Although Putin has been criticized for strengthening his own powers in the past, three weeks of terrorist violence and the deaths of 430 people have led to increased support among the Russian people for measures to combat terrorism.

Putin said official corruption that had helped terrorists, such as the issuing of documents "leading to grave consequences," should be punished with particular severity. He also signaled that a government crackdown on Islamic groups could be planned, proposing that extremist organizations serving as a cover for terrorists should be outlawed.

In another burgeoning debate over the extent of Kremlin control, Russian media experts on Monday renewed their criticism of the way state-controlled television covered the deadly school hostage crisis, while a prominent TV newsman defended his colleagues.

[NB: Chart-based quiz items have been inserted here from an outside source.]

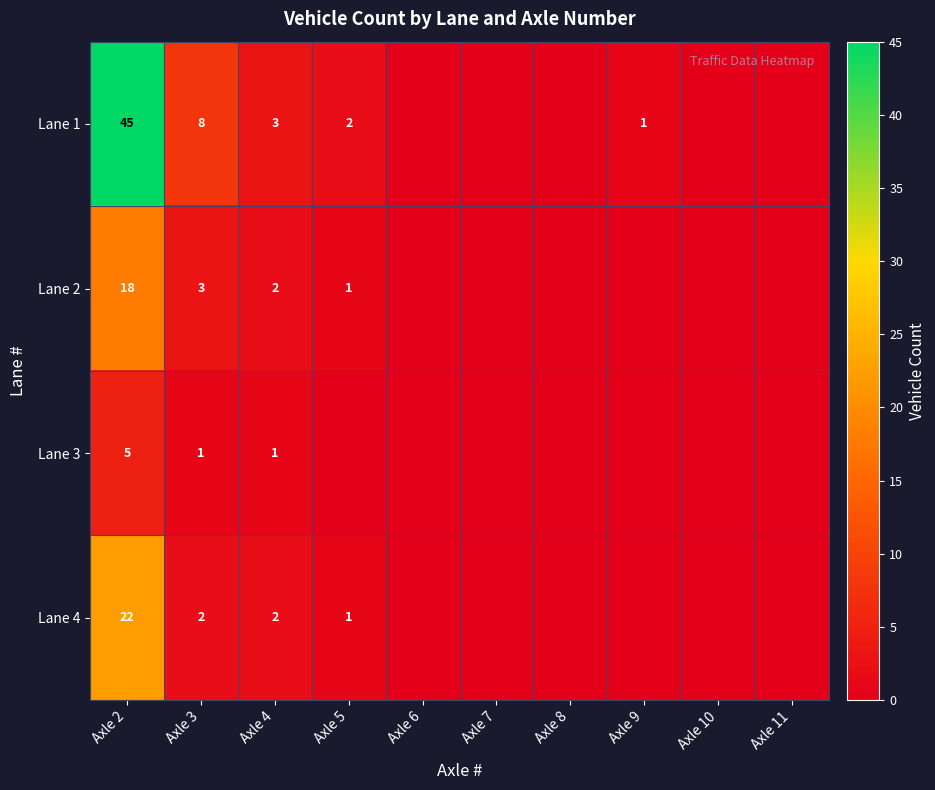

The value of Lane 4 at Axle 2 is 13. True or false?

False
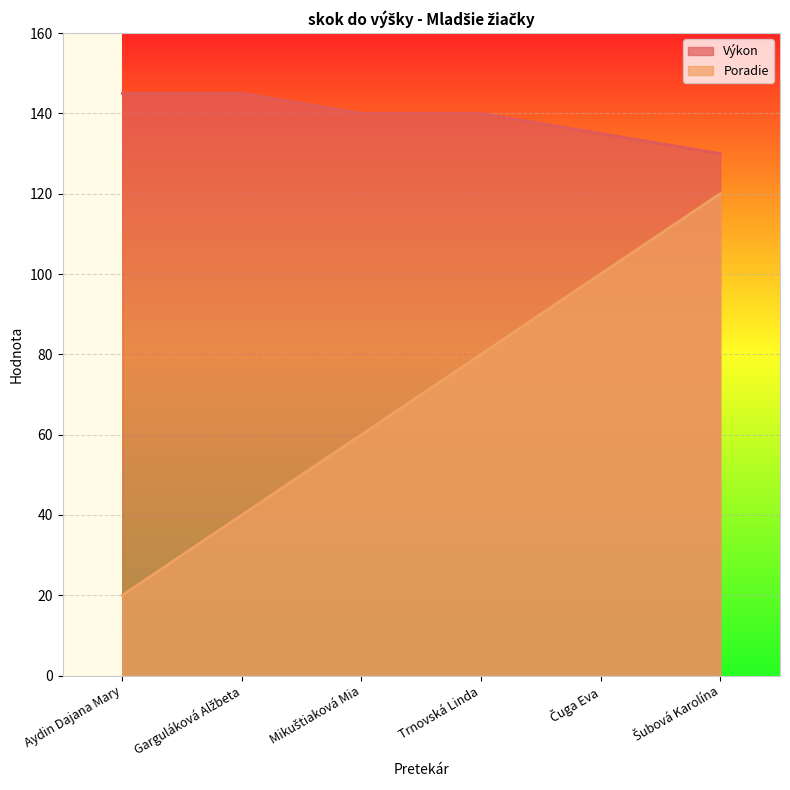

Reading left to right, what are all the values shown in this chart?

Poradie: Aydin Dajana Mary=20	Garguláková Alžbeta=40	Mikuštiaková Mia=60	Trnovská Linda=80	Čuga Eva=100	Šubová Karolína=120
Výkon: Aydin Dajana Mary=145	Garguláková Alžbeta=145	Mikuštiaková Mia=140	Trnovská Linda=140	Čuga Eva=135	Šubová Karolína=130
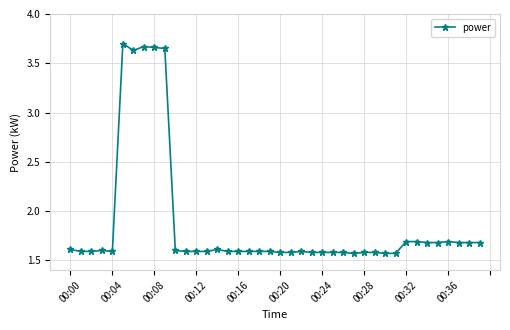

What is the difference between the maximum and minimum values?

2.1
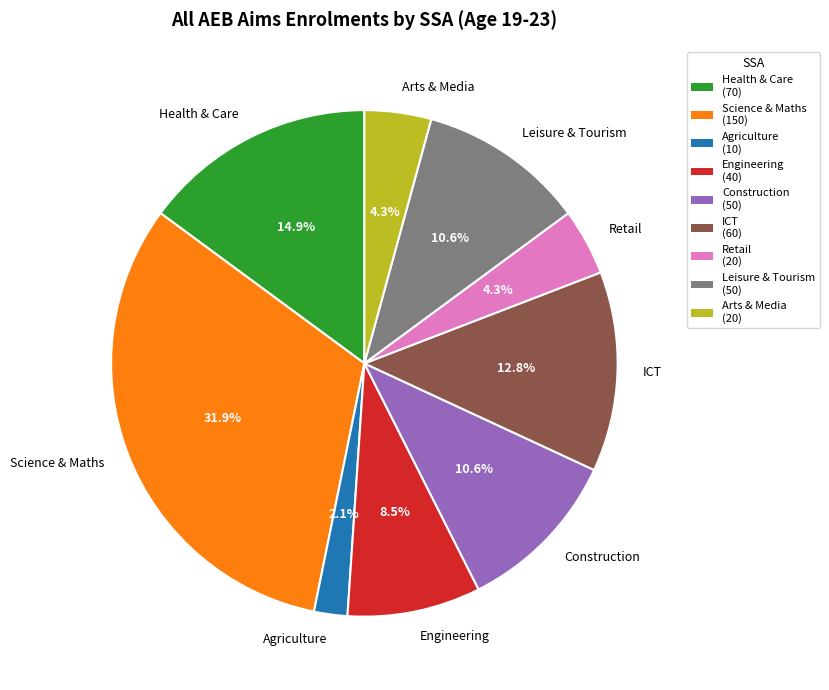

To the nearest percent, what is the difference between the largest and smallest slice percentages?

30%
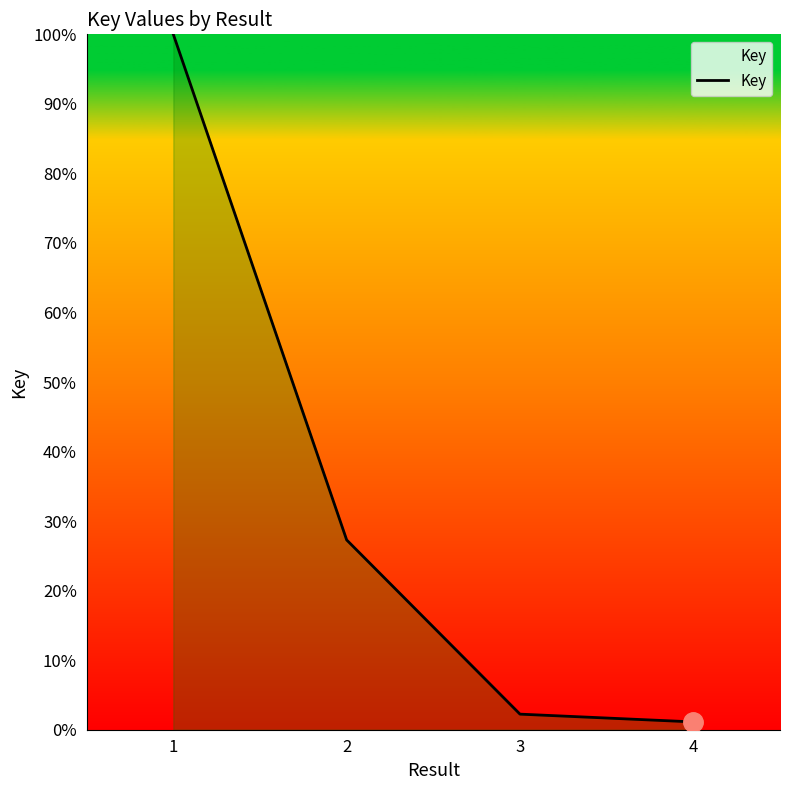

True or false: there are more than 1 points higher than both neighbors.

False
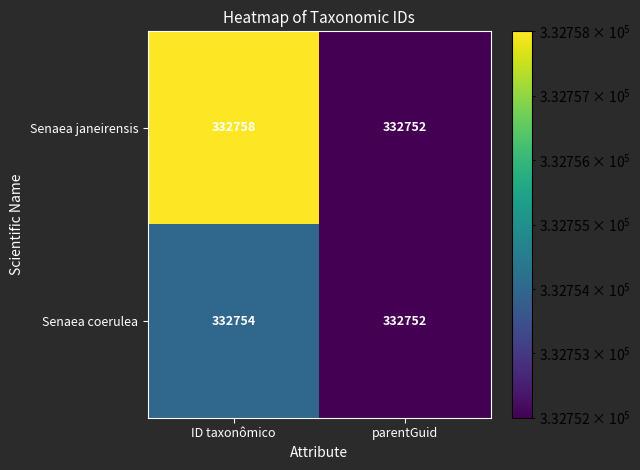

Reading right to left, what are all the values shown in this chart?

Senaea janeirensis: parentGuid=332752	ID taxonômico=332758
Senaea coerulea: parentGuid=332752	ID taxonômico=332754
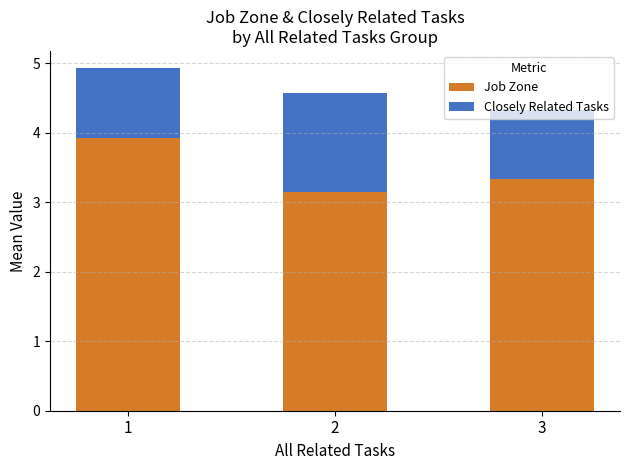

Is it true that Job Zone equals 3.1 at 2?

True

In a bid to minimize the scale of the hostage crisis in the southern town of Beslan early this month, Russian officials initially had reported that gunmen had seized only between 300 and 400 hostages, far fewer than the actual number of around 1,200. State-controlled media uncritically reported the smaller estimates.

Officials and state-controlled news outlets also kept silent about the terrorists' demands to pull federal troops out of Chechnya, where they have been fighting insurgents for the last five years. Critics said voicing the terrorists' demands would have put pressure on the authorities to conduct negotiations — something Putin has staunchly rejected.

"One cannot defeat terror with lies ... but the official accounts were filled with lies," Alexei Venediktov, editor in chief of Russia's Ekho Moskvy radio station, told visiting U.S. scholars from the Brookings Institution in Washington, including former U.S. Deputy Secretary of State Strobe Talbott.

When terrorists heard the misstated figures of the number of hostages, they reportedly threatened to leave only between 300 and 400 people alive, the Russian media said. The failure to report the terrorists' demands enraged the terrorists and made them even more brutal, witnesses said.

Yevgeny Revenko, deputy news editor at the state-owned Rossiya Channel, sought to fend off criticism by saying journalists were merely reporting the authorities' statements.

"I believe that the lies that were told by the representatives (of the crisis headquarters) about the number of hostages, about the demands of the terrorists ... must rest on the conscience of those officials who were giving us this information," Revenko said.